=== Exercise materials ===
-- Opening Marker --

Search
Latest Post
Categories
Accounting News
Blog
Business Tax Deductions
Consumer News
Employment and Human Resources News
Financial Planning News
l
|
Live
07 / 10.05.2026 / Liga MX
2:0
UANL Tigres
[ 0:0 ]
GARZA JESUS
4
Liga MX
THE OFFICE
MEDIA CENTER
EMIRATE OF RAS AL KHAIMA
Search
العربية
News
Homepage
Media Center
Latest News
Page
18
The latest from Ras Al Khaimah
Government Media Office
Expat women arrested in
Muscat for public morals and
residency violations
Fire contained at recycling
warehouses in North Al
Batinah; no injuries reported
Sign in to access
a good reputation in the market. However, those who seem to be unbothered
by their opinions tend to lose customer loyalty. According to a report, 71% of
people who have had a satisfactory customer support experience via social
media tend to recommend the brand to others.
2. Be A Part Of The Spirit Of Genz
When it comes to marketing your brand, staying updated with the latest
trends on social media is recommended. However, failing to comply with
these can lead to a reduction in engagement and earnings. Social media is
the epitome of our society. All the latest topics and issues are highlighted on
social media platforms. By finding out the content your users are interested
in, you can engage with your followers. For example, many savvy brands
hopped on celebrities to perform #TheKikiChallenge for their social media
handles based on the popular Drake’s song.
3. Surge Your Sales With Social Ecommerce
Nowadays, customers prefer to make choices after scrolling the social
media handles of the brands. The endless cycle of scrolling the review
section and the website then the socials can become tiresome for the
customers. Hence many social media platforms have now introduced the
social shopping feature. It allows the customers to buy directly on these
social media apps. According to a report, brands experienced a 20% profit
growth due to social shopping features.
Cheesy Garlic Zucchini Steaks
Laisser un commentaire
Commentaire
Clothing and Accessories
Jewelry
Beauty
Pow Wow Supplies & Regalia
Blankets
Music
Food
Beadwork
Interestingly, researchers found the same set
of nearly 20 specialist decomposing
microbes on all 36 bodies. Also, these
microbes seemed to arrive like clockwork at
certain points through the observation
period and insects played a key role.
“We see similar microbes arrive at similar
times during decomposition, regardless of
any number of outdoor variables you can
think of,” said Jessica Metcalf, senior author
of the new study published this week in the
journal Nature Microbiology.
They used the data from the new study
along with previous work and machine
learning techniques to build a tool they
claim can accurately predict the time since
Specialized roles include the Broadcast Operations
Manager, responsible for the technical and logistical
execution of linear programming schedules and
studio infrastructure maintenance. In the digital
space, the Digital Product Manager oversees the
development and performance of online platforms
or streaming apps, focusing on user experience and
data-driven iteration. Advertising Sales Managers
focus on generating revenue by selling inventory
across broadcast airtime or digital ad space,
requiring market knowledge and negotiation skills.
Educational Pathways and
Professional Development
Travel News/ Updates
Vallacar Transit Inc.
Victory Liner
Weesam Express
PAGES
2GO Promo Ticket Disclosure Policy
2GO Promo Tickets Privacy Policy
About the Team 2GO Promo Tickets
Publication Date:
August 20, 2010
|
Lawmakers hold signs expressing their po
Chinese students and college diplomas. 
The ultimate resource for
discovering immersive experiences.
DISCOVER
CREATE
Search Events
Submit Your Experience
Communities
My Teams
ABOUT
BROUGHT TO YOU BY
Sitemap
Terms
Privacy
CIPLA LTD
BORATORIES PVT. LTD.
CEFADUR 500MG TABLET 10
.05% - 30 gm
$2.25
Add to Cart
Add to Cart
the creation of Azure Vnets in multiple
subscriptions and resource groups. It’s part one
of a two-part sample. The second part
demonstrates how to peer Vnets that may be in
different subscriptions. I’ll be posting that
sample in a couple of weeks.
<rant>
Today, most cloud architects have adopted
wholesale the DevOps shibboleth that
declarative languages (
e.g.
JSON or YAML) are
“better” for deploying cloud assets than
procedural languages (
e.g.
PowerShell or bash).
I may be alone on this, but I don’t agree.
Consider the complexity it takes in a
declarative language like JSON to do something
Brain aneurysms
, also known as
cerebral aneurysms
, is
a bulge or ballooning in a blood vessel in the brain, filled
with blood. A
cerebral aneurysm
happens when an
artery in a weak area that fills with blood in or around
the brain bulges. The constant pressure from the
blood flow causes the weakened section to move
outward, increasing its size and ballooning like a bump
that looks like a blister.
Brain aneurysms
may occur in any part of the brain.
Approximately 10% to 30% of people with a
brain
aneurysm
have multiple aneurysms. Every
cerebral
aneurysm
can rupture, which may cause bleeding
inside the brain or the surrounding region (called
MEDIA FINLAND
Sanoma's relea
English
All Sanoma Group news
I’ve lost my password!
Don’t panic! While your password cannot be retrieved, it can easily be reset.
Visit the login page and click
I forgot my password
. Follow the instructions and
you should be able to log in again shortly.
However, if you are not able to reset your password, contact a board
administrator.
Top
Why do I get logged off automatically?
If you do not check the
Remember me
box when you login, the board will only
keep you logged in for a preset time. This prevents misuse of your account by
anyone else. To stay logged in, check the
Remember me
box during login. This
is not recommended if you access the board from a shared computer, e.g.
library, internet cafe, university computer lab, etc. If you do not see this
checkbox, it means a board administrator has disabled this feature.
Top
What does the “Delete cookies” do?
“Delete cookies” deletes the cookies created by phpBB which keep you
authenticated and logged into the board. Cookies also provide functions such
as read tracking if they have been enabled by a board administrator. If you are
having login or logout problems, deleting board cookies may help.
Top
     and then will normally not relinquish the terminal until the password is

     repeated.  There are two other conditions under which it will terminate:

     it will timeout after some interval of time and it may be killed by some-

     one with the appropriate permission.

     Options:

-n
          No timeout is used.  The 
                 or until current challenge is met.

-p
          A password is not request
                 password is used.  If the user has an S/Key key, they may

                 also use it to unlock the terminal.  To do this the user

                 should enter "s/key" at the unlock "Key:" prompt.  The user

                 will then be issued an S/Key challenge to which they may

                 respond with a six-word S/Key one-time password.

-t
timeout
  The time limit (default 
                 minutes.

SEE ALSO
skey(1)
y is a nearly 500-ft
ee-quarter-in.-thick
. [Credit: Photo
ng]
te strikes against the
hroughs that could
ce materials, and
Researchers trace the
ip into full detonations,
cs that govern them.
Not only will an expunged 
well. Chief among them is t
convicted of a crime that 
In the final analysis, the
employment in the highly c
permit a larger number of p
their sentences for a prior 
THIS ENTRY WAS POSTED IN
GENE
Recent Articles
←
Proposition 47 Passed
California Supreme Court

-- Closing Marker --

=== Problem details ===
Search the data for the word "people" and copy each line where it appears.

=== Answer to the problem ===
people who have had a satisfactory customer support experience via social
Approximately 10% to 30% of people with a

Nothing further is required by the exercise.